The birth of the Pampers brand is arguably P&G’s best example of what happens when there is dissatisfaction with the status quo. In 1956, a P&G researcher, Victor Mills, disliked changing the cloth diapers of his newborn grandchild. So he assigned fellow researchers in P&G’s Exploratory Division in Miami Valley, Ohio to look into the practicality of making a better disposable diaper. Pampers were introduced in 1961. They were created by researchers at P&G including Vic Mills and Norma Lueders Baker. The name “Pampers” was coined by Alfred Goldman, Creative Director at Benton & Bowles, the first ad agency for the account.
These early diapers were bulky, heavy products composed of fluff pulp with a rayon topsheet, polyethylene backsheet. In 1966 Pampers launched a ‘wingfold’ design and by 1969 started a “third size”. By this time Pampers had become a national brand in the United States. Procter and Gamble replaced the pin-on design with tapes in 1971. Toddler and Premature Infant sizes were also introduced. In 1973, P&G developed elasticized single and double gussets around the leg and waist areas to aid in fitting and in containing urine or stool which had not been absorbed. In fact, the first patent for the use of double gussets in a diaper was in 1973 by P & G. In 1982 Pampers introduced an elasticized wingfold diaper with elastic leg gathers and refastenable tapes which was a cross between the early 1960s design and the modern hourglass shape, a feature that was first introduced on Luvs in 1976 and evolved into an industry standard in 1985. In 1986, thin diapers made with absorbent gelling material were released. This made the average weight of a typical medium size diaper decrease by 50%. In 1987 Pampers and Huggies both introduced frontal tape systems which allow repositioning of the lateral tape without tearing the diaper. In the 1990s Pampers introduced a thinner diaper known as Ultra Dry Thins.
The early 1990s also saw the introduction of gender-specific diapers in the Pampers brand; the product returned to unisex diapers towards the end of the decade.
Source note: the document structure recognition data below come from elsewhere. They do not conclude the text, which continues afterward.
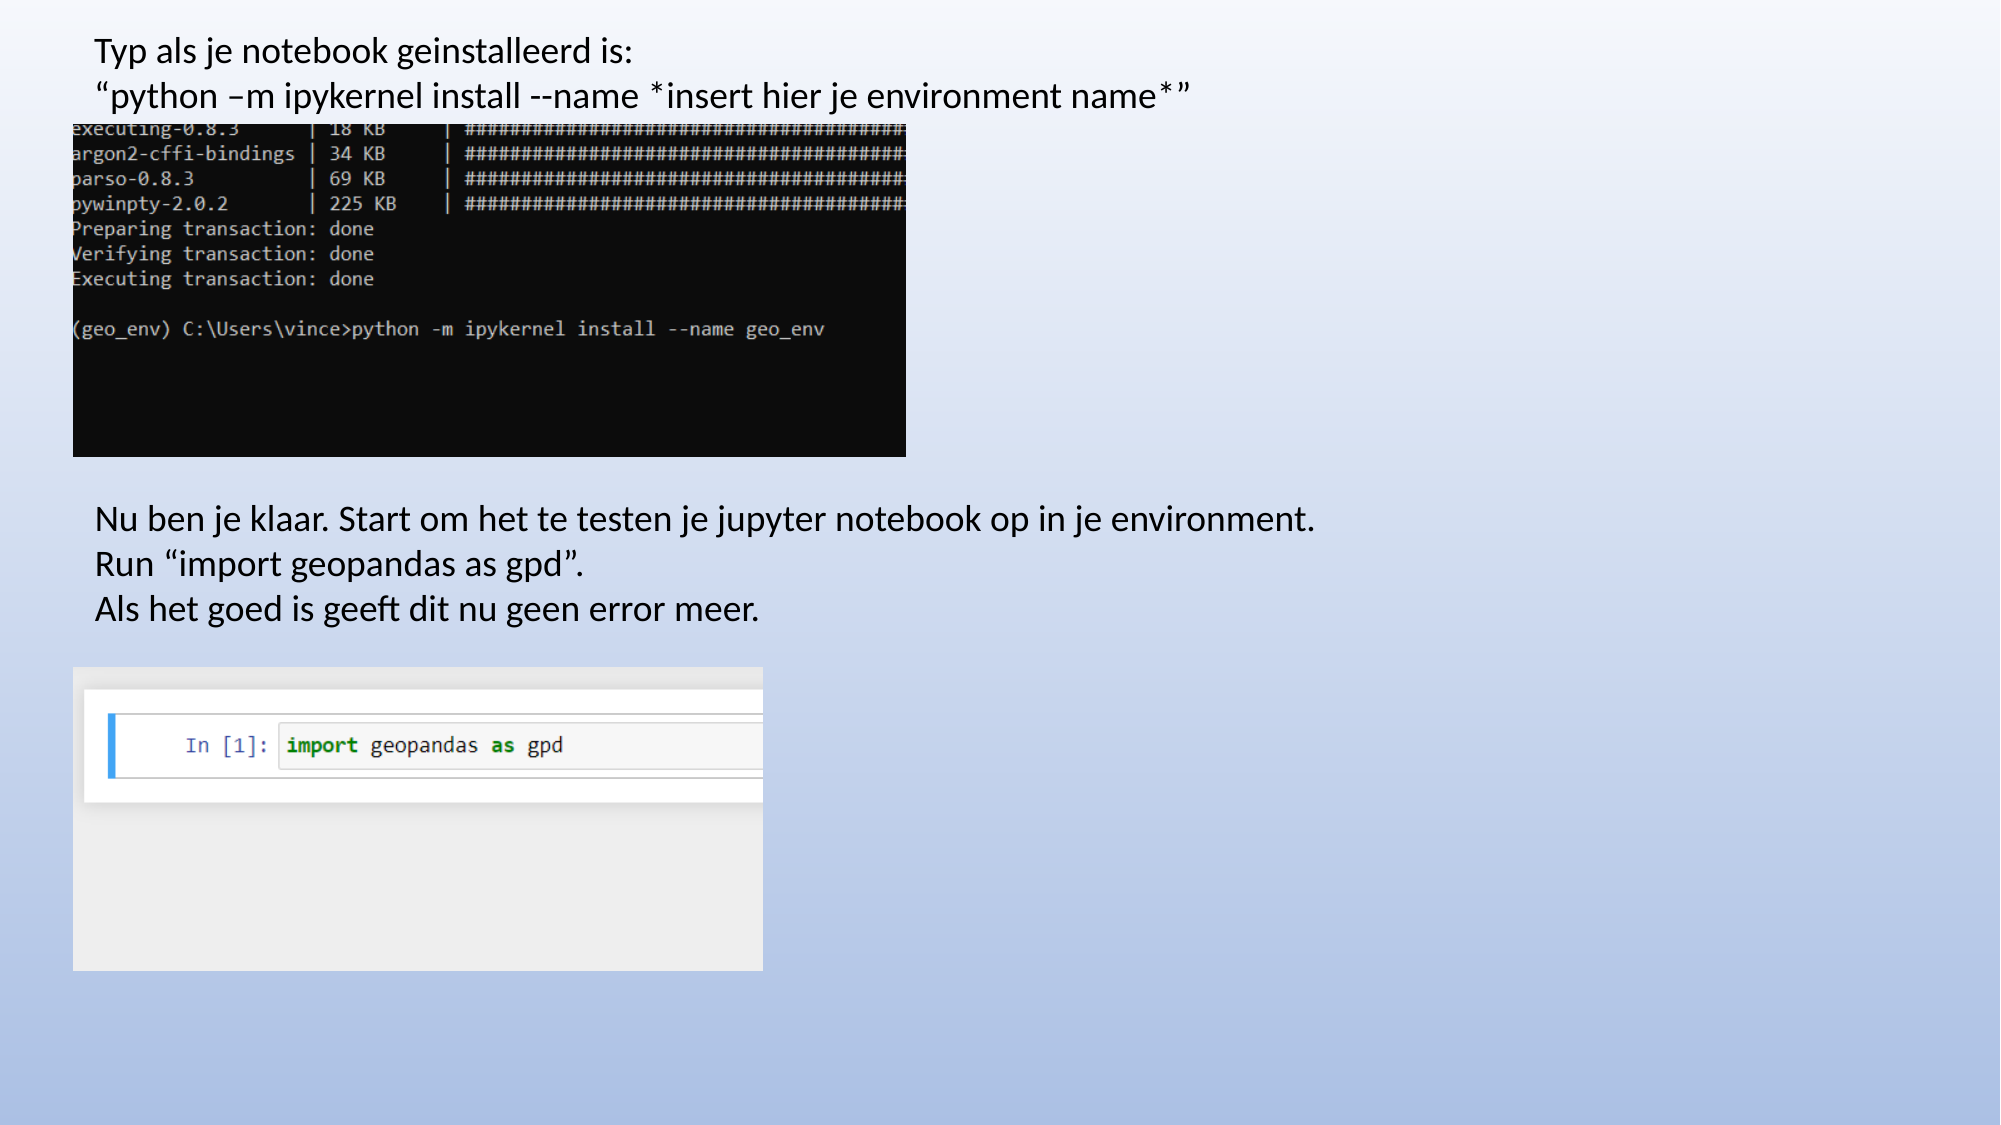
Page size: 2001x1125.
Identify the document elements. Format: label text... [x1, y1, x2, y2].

picture [73, 667, 763, 971]
text_box Nu ben je klaar. Start om het te testen je jupyter notebook op in je environment. Run “import geopandas as gpd”. Als het goed is geeft dit nu geen error meer. [79, 486, 1333, 637]
text_box Typ als je notebook geinstalleerd is: “python –m ipykernel install --name *insert hier je environment name*” [79, 18, 1217, 123]
picture [73, 124, 906, 457]
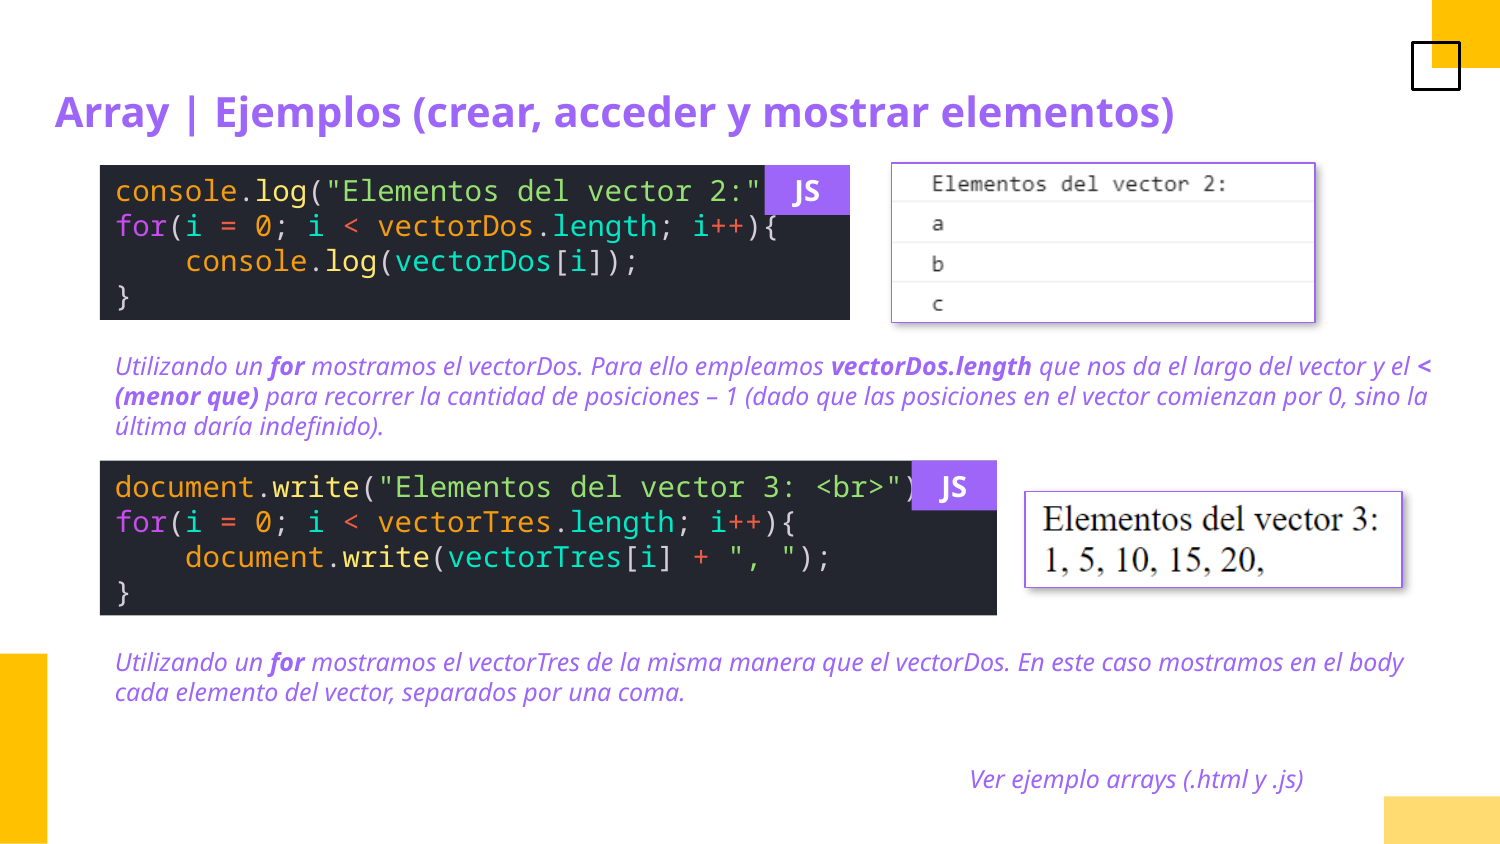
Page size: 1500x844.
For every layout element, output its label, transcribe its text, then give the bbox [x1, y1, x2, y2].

text_box Utilizando un for mostramos el vectorDos. Para ello empleamos vectorDos.length que nos da el largo del vector y el < (menor que) para recorrer la cantidad de posiciones – 1 (dado que las posiciones en el vector comienzan por 0, sino la última daría indefinido). [99, 335, 1474, 447]
text_box document.write("Elementos del vector 3: <br>"); for(i = 0; i < vectorTres.length; i++){ document.write(vectorTres[i] + ", "); } [99, 460, 997, 616]
text_box JS [911, 460, 997, 511]
text_box JS [764, 165, 850, 215]
picture [891, 163, 1315, 322]
text_box Array | Ejemplos (crear, acceder y mostrar elementos) [40, 71, 1460, 166]
text_box Utilizando un for mostramos el vectorTres de la misma manera que el vectorDos. En este caso mostramos en el body cada elemento del vector, separados por una coma. [99, 631, 1474, 721]
text_box Ver ejemplo arrays (.html y .js) [954, 748, 1393, 802]
text_box console.log("Elementos del vector 2:"); for(i = 0; i < vectorDos.length; i++){ console.log(vectorDos[i]); } [99, 165, 850, 320]
picture [1025, 491, 1402, 588]
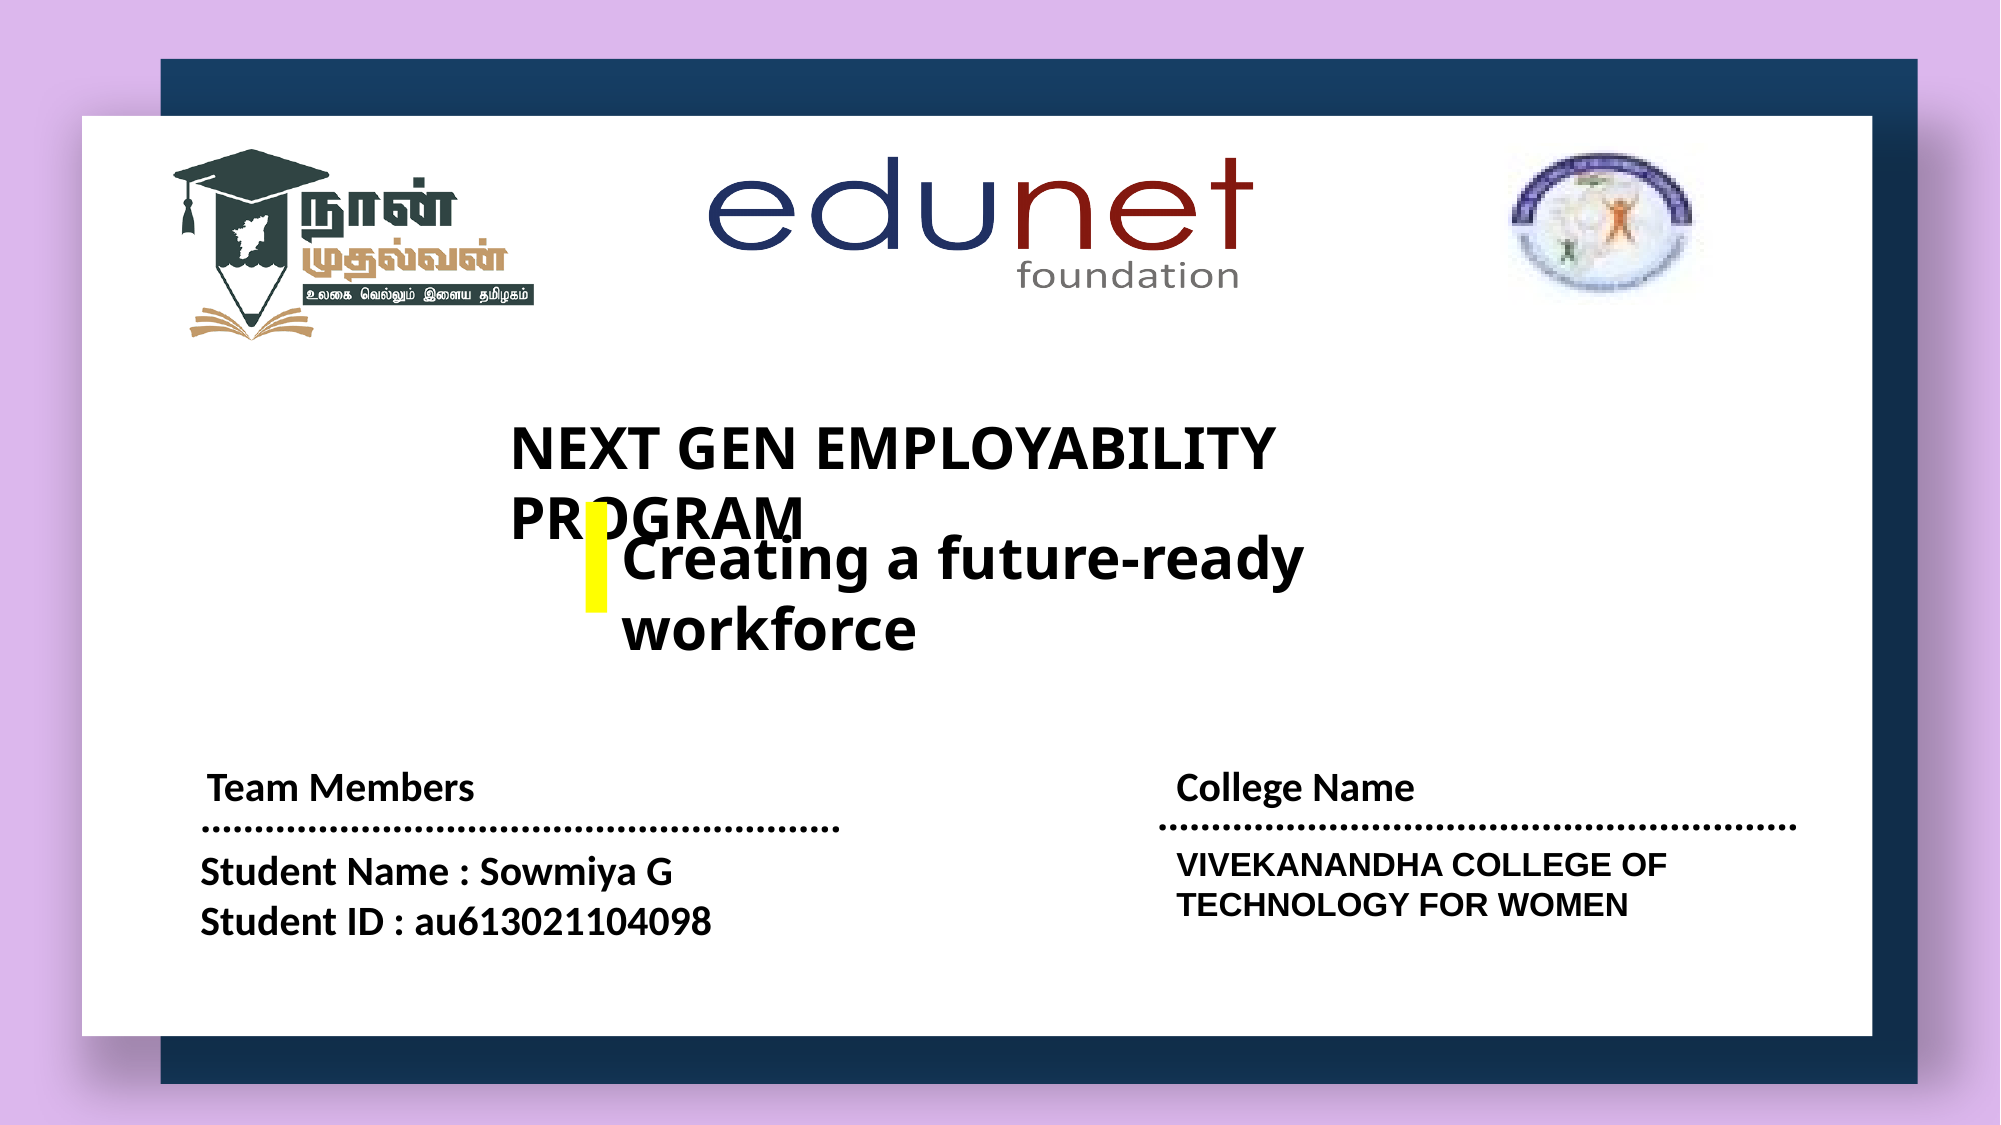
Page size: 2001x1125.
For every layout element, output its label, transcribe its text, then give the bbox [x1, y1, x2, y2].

In 1993 Pampers’ first attempt at training pants was introduced, but the Pampers Trainers were a short lived product. Pampers did not sell training pants again until the introduction of Easy Up. In 1998 Procter & Gamble introduced its largest diaper at the time, Pampers Baby-Dry Size 6. It was promoted in an advertising campaign featuring pediatrician and child development expert Dr. T. Berry Brazelton, who said to let the child decide when the time is right to potty train. The size 6 diapers were billed for growing toddlers. Huggies also introduced a size 6 diaper at this time.
The Pampers brand name gave rise to the Bulgarian word Памперси (Pampersi), which means diaper. In many Arab countries, the word Pampers (بامبرز) is immediately associated with diaper in the mind of consumers.”